I would like to use java to get the source of a website (secure) and then parse that website for links that are in it. I have found how to connect to that url, but then how
You can use javacurl to get the site's html, and java DOM to analyze it.
You can get low level and just request it with a socket. In java it looks like
// Arg[0] = Hostname
// Arg[1] = File like index.html
public static void main(String[] args) throws Exception {
SSLSocketFactory factory = (SSLSocketFactory) SSLSocketFactory.getDefault();
SSLSocket sslsock = (SSLSocket) factory.createSocket(args[0], 443);
SSLSession session = sslsock.getSession();
X509Certificate cert;
try {
cert = (X509Certificate) session.getPeerCertificates()[0];
} catch (SSLPeerUnverifiedException e) {
System.err.println(session.getPeerHost() + " did not present a valid cert.");
return;
}
// Now use the secure socket just like a regular socket to read pages.

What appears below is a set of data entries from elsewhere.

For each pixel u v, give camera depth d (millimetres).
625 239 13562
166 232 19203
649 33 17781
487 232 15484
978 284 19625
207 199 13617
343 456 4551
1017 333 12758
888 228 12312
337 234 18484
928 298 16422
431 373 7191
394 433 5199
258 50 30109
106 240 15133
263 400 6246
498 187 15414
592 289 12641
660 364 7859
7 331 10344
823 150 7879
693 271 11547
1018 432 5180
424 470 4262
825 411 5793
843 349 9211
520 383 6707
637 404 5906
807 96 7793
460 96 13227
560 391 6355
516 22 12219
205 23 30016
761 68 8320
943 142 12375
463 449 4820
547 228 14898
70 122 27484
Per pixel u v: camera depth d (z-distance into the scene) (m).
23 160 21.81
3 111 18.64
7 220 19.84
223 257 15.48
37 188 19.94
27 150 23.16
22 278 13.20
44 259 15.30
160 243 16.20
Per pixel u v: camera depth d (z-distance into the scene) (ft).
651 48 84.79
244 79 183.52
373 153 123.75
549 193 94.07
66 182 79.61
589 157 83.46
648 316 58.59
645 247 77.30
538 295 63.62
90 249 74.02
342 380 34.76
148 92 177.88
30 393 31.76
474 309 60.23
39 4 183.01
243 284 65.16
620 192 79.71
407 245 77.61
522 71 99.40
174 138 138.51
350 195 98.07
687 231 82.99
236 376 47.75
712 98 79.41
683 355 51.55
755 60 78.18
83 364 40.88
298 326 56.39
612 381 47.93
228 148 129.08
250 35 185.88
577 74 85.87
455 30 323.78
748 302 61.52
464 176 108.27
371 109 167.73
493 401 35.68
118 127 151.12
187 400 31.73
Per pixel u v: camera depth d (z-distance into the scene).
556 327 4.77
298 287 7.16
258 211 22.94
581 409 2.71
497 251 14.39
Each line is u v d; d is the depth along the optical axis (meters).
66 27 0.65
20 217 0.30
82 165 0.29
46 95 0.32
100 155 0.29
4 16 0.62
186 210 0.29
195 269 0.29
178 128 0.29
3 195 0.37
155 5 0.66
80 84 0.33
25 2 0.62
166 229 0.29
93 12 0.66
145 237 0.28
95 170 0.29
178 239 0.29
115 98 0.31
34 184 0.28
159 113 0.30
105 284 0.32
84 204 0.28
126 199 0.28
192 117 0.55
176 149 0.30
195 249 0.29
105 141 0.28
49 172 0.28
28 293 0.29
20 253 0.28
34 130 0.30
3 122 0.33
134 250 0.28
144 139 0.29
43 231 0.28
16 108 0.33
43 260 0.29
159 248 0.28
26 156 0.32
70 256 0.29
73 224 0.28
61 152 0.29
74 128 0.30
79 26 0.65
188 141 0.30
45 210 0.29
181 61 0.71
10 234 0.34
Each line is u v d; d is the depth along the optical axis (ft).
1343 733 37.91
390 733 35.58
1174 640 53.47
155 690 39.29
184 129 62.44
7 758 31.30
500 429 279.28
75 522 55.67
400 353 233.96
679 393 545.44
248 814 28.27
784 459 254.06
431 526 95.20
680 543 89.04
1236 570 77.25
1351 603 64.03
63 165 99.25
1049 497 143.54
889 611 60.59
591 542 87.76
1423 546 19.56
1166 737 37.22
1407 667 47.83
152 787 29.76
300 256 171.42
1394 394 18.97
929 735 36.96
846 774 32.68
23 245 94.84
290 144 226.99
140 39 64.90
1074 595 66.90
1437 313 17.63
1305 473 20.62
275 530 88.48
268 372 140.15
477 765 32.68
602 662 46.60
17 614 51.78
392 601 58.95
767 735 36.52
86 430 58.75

PrintWriter out = new PrintWriter(sslsock.getOutputStream());
out.write("GET " + args[1] + " HTTP/1.0\r\n\r\n");
out.flush();
BufferedReader in = new BufferedReader(new InputStreamReader(sslsock.getInputStream()));
String line;
String regExp = ".*<a href=\"(.*)\">.*";
Pattern p = Pattern.compile( regExp, Pattern.CASE_INSENSITIVE );
while ((line = in.readLine()) != null) {
// Using Oscar's RegEx.
Matcher m = p.matcher( line );
if( m.matches() ) {
System.out.println( m.group(1) );
}
}
sslsock.close();
}